Dataset entries:
◇ ◇ ◇

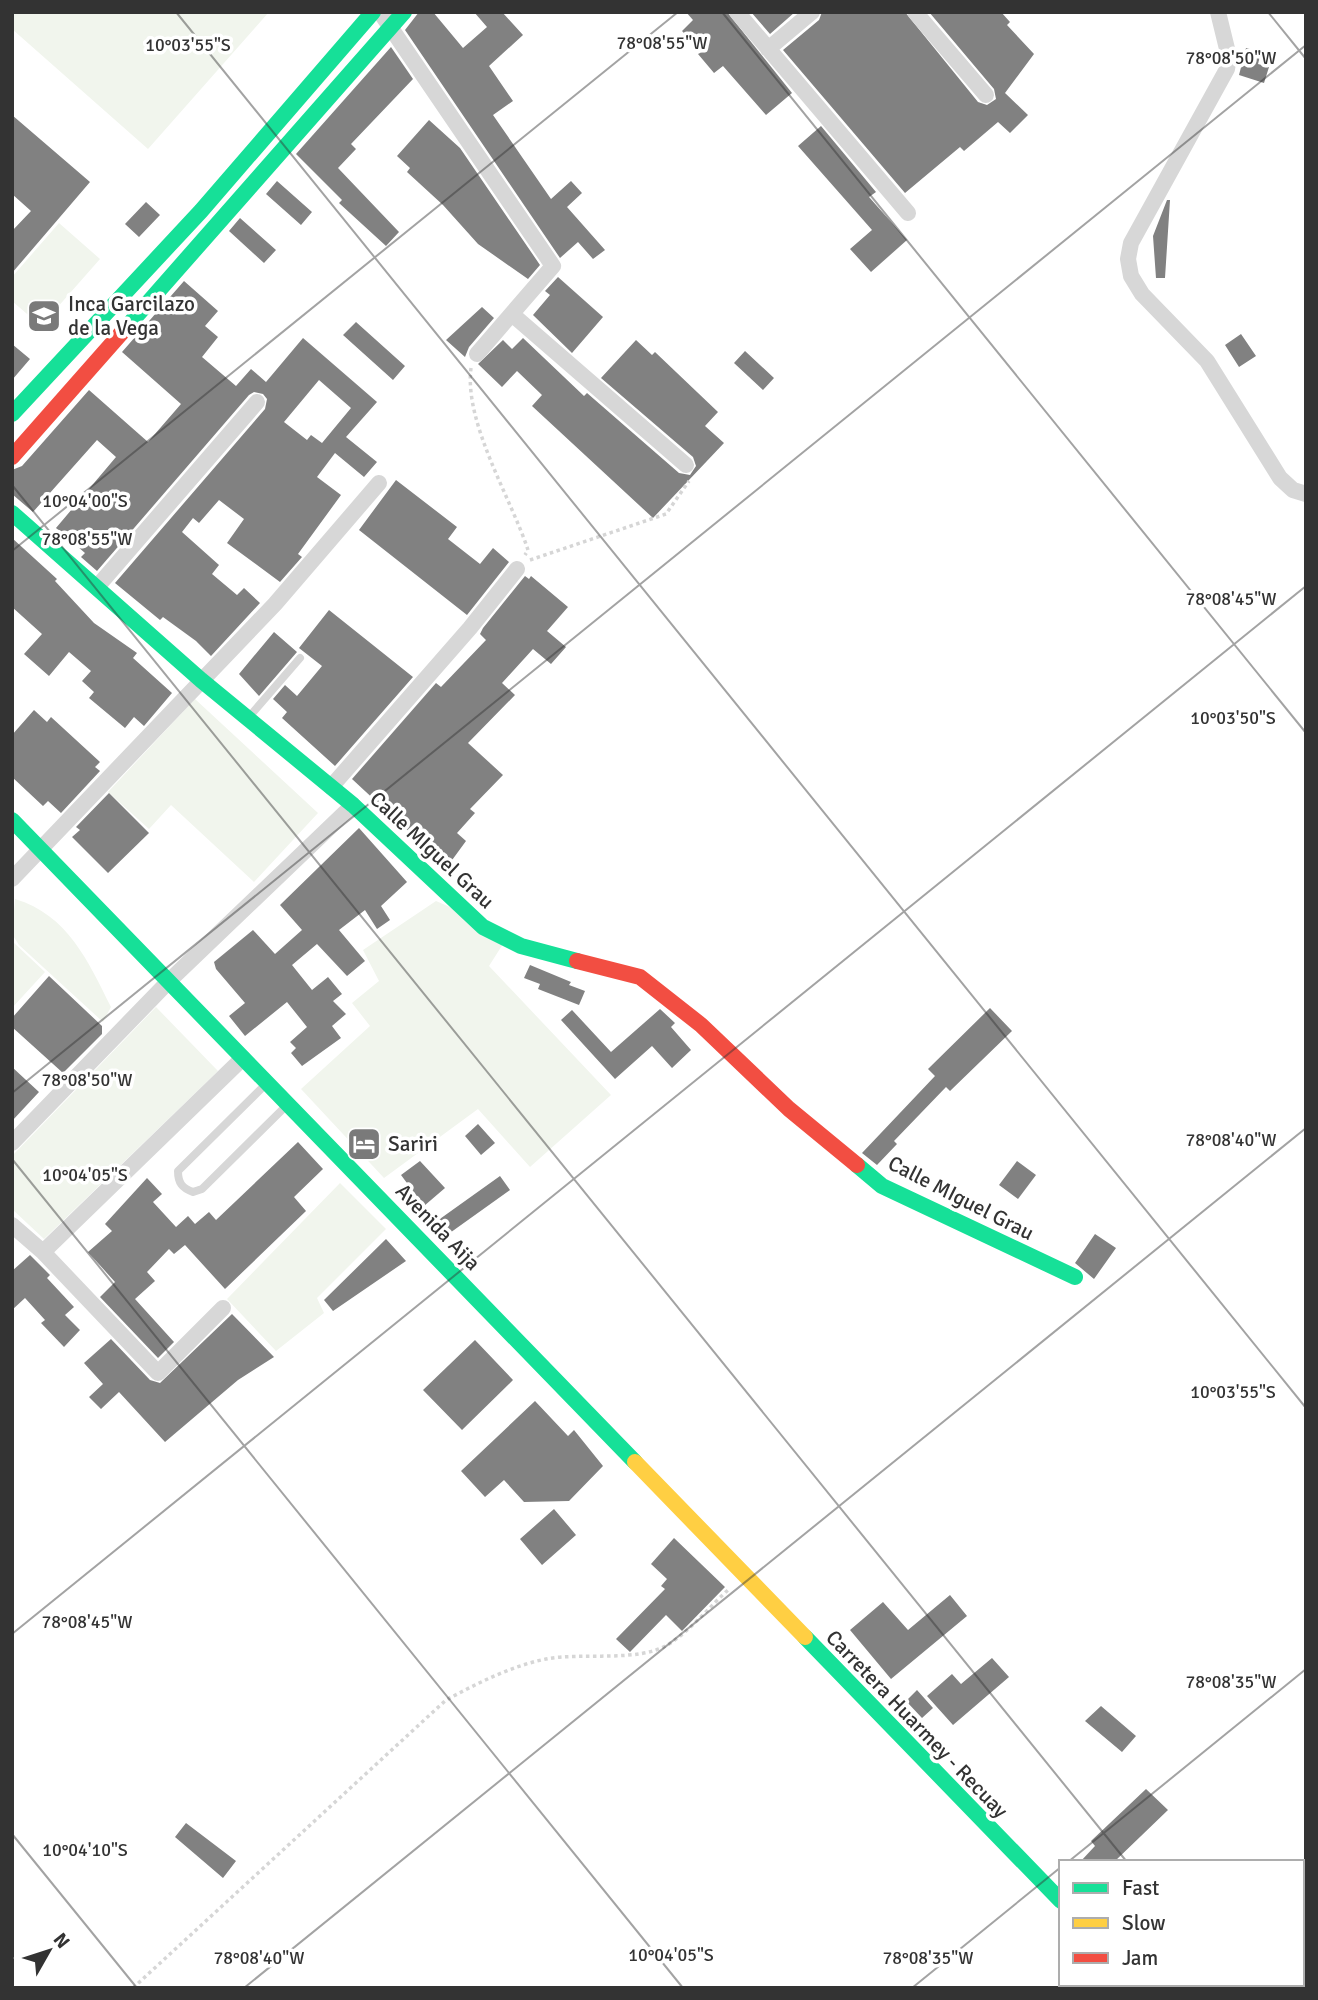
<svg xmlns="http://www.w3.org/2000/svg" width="1318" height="2000" font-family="Signika,sans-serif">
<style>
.green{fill:#f1f5ed}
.building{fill:#818181;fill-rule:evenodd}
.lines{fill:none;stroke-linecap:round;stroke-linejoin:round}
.path{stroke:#d6d6d6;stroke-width:3.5;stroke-dasharray:3.5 3.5;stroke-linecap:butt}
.lane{stroke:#d7d7d7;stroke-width:8}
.street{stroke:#d7d7d7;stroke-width:16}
.fast{stroke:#16e098;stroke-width:16}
.slow{stroke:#ffcf43;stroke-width:16}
.jam{stroke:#f24e42;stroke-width:16}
.ticks{fill:none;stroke:#333;stroke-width:2;stroke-opacity:0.45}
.labels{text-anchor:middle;stroke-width:7;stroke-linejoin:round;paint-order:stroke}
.poi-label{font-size:21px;fill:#333;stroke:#fff;text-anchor:start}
.street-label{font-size:21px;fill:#333;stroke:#fff}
.ticks-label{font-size:18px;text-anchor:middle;fill:#333;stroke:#fff;stroke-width:7;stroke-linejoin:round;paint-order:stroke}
</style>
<rect width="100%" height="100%" fill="#fff"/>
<path class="green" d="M12,12H269L148,149L12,29Z
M59,223L100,259L41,326L12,301V277Z
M195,699L318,813L254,882L171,805L149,829L108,792Z
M15,899C68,915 88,961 111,1007L103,1022L19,945L12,934Z
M436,901L459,911L503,944L489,966L611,1095L530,1167L478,1109L384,1178L301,1089L370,1026L352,1003L379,981L363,950Z
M12,941L45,972L12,1008Z
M156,1007L218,1071L44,1239L12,1209V1156Z
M340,1183L386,1229L317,1298L324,1313L276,1351L227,1299Z"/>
<path class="building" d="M419,12H433L463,48L487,27L474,12H502L523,35L489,66L513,101L493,115L551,199L571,181L582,193L567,207L605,250L593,259L578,242L560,258L405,30Z
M686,12H727L792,93L766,115L723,66L714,73L698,54L702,52L682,31L693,20Z
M751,12H795L770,34Z
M822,12H905L978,102L987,105L996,99L994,89L929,12H1001L1010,22L1007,25L1034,54L1005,93L1028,115L1010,133L998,122L964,151L960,147L905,193L783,50L819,20Z
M391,47L413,79L351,144L356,149L338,168L399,232L386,246L339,203L342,200L296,154Z
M1246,48L1261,52L1258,64L1269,67L1264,83L1239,75Z
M12,115L90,182L12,273V231L31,211L12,194Z
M429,120L460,148L540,265L528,279L478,244L443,205L407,172L410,168L397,156Z
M821,126L876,192L869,197L907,240L871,272L850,249L872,230L798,146Z
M277,181L312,212L301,225L266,194Z
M1167,200H1170L1165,278H1156L1153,236Z
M146,202L160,215L139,237L125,224Z
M240,218L276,250L264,263L229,231Z
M558,277L603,317L572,353L533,315L550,295L545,291Z
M184,281L218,311L205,326L218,337L202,357L236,386L251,369L266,382L303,338L377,402L346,437L377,462L364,477L335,453L317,477L341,495L298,554L302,557L280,582L227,543L244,519L219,500L199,523L193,518L182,532L219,565L212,574L237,595L244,588L260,603L211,656L196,641L163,617L160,620L115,583L265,409L267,399L263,394L254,392L249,395L97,571L81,557L85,553L56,528L116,457L97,440L33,512L12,494V470L22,466L89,390L148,442L181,404L122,352ZM319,380L351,408L322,443L311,435L307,440L284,422Z
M482,307L494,318L469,347L465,357L446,340Z
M356,322L405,366L393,380L343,335Z
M1241,334L1256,356L1239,367L1225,345Z
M523,338L584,396L587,393L679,473L690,475L696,466L693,457L601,378L636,340L652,355L655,352L718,412L705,426L724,443L653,518L532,406L542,395L517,371L502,387L478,364L503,340L512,349Z
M12,344L30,359L12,380Z
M745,351L774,378L763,390L734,363Z
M396,480L457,527L448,539L480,564L493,548L509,562L467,615L359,530Z
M12,538L57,579L55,581L94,623L137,653L133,658L172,693L144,726L134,717L125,728L89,698L94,692L82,681L91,671L69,652L49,676L24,654L42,634L12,607Z
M525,576L529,579L531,576L568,607L547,631L566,647L551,664L533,649L502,683L515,695L468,743L503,775L470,809L475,813L457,833L466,841L447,867L352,779L436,683L441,687L486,640L480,634L483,628Z
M329,610L413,677L335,766L282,718L287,712L273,699L285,685L297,696L322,666L299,648Z
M274,632L297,652L259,696L239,674Z
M34,710L47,722L51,717L100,762L95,767L100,771L61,813L48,801L43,806L12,777V735Z
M109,793L149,833L108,873L72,837L80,830L76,827Z
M359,828L407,882L381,906L390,920L377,929L365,910L339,930L365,961L347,976L317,944L292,965L312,990L328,977L342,994L333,1001L346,1014L332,1026L341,1038L302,1066L291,1053L296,1048L290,1042L307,1027L287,1002L245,1036L229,1016L245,1003L216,969L214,962L253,930L275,954L302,930L280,905Z
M530,965L571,982L569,985L585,991L579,1005L538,989L540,984L524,978Z
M49,976L102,1026V1034L63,1073L12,1027V1018Z
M990,1008L1012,1031L950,1091L946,1087L894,1141L897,1144L877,1165L862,1153L935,1076L928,1069Z
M660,1009L675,1023L671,1027L691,1050L672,1068L652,1046L615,1079L561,1020L572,1010L611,1052Z
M12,1067L39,1092L12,1121Z
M478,1124L495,1143L481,1155L465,1136Z
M298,1142L323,1169L294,1197L306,1211L225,1289L185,1245L174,1254L169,1249L147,1272L155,1281L135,1299L174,1342L158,1358L100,1297L115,1282L88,1252L112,1231L105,1224L147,1178L162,1194L153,1202L176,1227L188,1216L195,1224L209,1212L216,1220Z
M420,1161L445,1188L424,1206L401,1175Z
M1017,1161L1036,1175L1018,1199L999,1185Z
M500,1176L510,1190L440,1240L430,1226Z
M1095,1234L1116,1248L1094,1279L1075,1263Z
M386,1239L406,1261L333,1311L324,1300Z
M30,1255L50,1275L47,1278L74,1307L65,1315L80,1330L64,1347L41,1323L45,1320L25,1298L12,1310V1271Z
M232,1314L274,1357L238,1380L165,1442L119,1392L101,1409L89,1397L103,1384L84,1363L111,1339L150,1380L160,1383Z
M475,1340L513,1380L462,1430L423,1390Z
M535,1401L568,1436L574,1430L603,1466L569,1501L524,1502L504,1480L485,1497L461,1471Z
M554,1509L576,1535L542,1565L520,1539Z
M674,1538L725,1587L682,1631L666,1615L630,1652L616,1639L665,1589L661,1586L667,1579L651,1564Z
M950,1595L967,1616L891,1679L850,1630L883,1602L908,1630Z
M992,1658L1009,1677L953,1725L927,1696L952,1674L961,1684Z
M917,1690L933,1708L922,1718L906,1701Z
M1101,1706L1136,1736L1122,1752L1085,1721Z
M1146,1789L1168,1810L1114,1862H1080L1095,1846L1091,1841Z
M186,1823L236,1861L223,1878L175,1837Z"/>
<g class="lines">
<path class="path" d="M471,368C464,423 511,498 528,550L525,555
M530,560L666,514L689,481
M133,1988L446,1700C478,1683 511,1666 546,1659C582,1652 639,1663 669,1644C691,1630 710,1606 729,1589"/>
<path class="lane" d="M249,717L300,658
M264,1086L178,1171C178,1183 182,1188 193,1192L202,1189L286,1106"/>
<path class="street" d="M380,12L553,266L477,354
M737,12L908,213
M915,12L986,95
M1218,12L1229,57L1227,69L1131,243L1128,259L1131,276L1142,294L1207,361L1280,478L1293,490L1306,494
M768,49L812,12
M513,315L686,465
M97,587L257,402
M331,787L470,628L517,569
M12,879L275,604L379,483
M12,1143L169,981L353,805
M12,1225L43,1252L243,1058
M43,1252L158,1373L223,1308"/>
<path class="fast" d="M124,330L404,12
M12,414L201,211L373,12
M12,513L201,680L353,805L483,927L521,946L577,961
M12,820L635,1462
M857,1165L882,1186L1075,1277
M805,1637L1061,1901
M1142,1984L1145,1988"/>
<path class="slow" d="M635,1462L805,1637"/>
<path class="jam" d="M12,457L124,330
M577,961L640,977L701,1025L789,1109L857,1165"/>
</g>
<path class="ticks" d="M176,12L1306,1408M722,12L1306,733M1268,12L1306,59M12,485L1127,1862M12,551L678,12M12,1093L1306,45M12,1159L683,1988M12,1634L1306,586M12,1834L137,1988M1068,1862L1306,1669M1226,1984L1229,1988M244,1988L1306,1128M912,1988L1061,1867"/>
<defs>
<g id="school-square" transform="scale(1.75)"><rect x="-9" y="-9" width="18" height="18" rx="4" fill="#7a7a7a" stroke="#fff"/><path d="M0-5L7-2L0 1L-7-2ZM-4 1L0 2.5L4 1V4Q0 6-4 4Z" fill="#fff"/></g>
<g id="hotel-square" transform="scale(1.75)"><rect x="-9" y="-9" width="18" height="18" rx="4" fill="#7a7a7a" stroke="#fff"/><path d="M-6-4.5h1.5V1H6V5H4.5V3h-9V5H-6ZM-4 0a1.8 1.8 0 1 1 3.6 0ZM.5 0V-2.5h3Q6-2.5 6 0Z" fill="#fff"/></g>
</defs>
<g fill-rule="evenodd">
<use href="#school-square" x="44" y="316"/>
<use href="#hotel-square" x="364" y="1144"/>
</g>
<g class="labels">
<g class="poi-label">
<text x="68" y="311">Inca Garcilazo<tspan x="68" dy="24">de la Vega</tspan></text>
<text x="388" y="1151">Sariri</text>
</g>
<g class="street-label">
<text transform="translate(432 850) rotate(43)" y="7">Calle MIguel Grau</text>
<text transform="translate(961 1198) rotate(27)" y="7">Calle MIguel Grau</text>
<text transform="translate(438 1227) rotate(46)" y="7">Avenida Aija</text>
<text transform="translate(917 1724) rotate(46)" y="7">Carretera Huarmey - Recuay</text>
</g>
</g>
<g class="ticks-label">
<text x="662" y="49">78°08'55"W</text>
<text x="188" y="51">10°03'55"S</text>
<text x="1231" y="64">78°08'50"W</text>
<text x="85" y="507">10°04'00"S</text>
<text x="87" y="545">78°08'55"W</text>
<text x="1231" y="605">78°08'45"W</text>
<text x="1233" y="724">10°03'50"S</text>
<text x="87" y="1086">78°08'50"W</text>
<text x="1231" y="1146">78°08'40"W</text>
<text x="85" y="1181">10°04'05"S</text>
<text x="1233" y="1398">10°03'55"S</text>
<text x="87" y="1628">78°08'45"W</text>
<text x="1231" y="1688">78°08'35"W</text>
<text x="85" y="1856">10°04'10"S</text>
<text x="671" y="1961">10°04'05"S</text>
<text x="259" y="1964">78°08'40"W</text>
<text x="928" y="1964">78°08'35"W</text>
</g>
<rect width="1318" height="2000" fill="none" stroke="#333333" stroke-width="28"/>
<rect x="1059" y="1860" width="245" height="126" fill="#ffffff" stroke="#adadad" stroke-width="2"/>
<rect x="1073" y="1883" width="35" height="10" fill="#16e098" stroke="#adadad" stroke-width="2"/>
<text x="1122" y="1895" font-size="21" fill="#333333">Fast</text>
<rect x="1073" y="1918" width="35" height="10" fill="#ffcf43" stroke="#adadad" stroke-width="2"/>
<text x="1122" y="1930" font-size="21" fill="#333333">Slow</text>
<rect x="1073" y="1953" width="35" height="10" fill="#f24e42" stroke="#adadad" stroke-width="2"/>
<text x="1122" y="1965" font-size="21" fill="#333333">Jam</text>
<g transform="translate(49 1951) rotate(51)" stroke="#ffffff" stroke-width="5" paint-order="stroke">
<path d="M0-5L12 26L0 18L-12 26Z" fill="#333333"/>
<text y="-10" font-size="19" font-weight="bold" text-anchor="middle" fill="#333333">N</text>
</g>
</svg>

◇ ◇ ◇

**Exercise aim**
Using the entries above, copy out all lines that contain the string "rule".

**Exercise solution**
.building{fill:#818181;fill-rule:evenodd}
<g fill-rule="evenodd">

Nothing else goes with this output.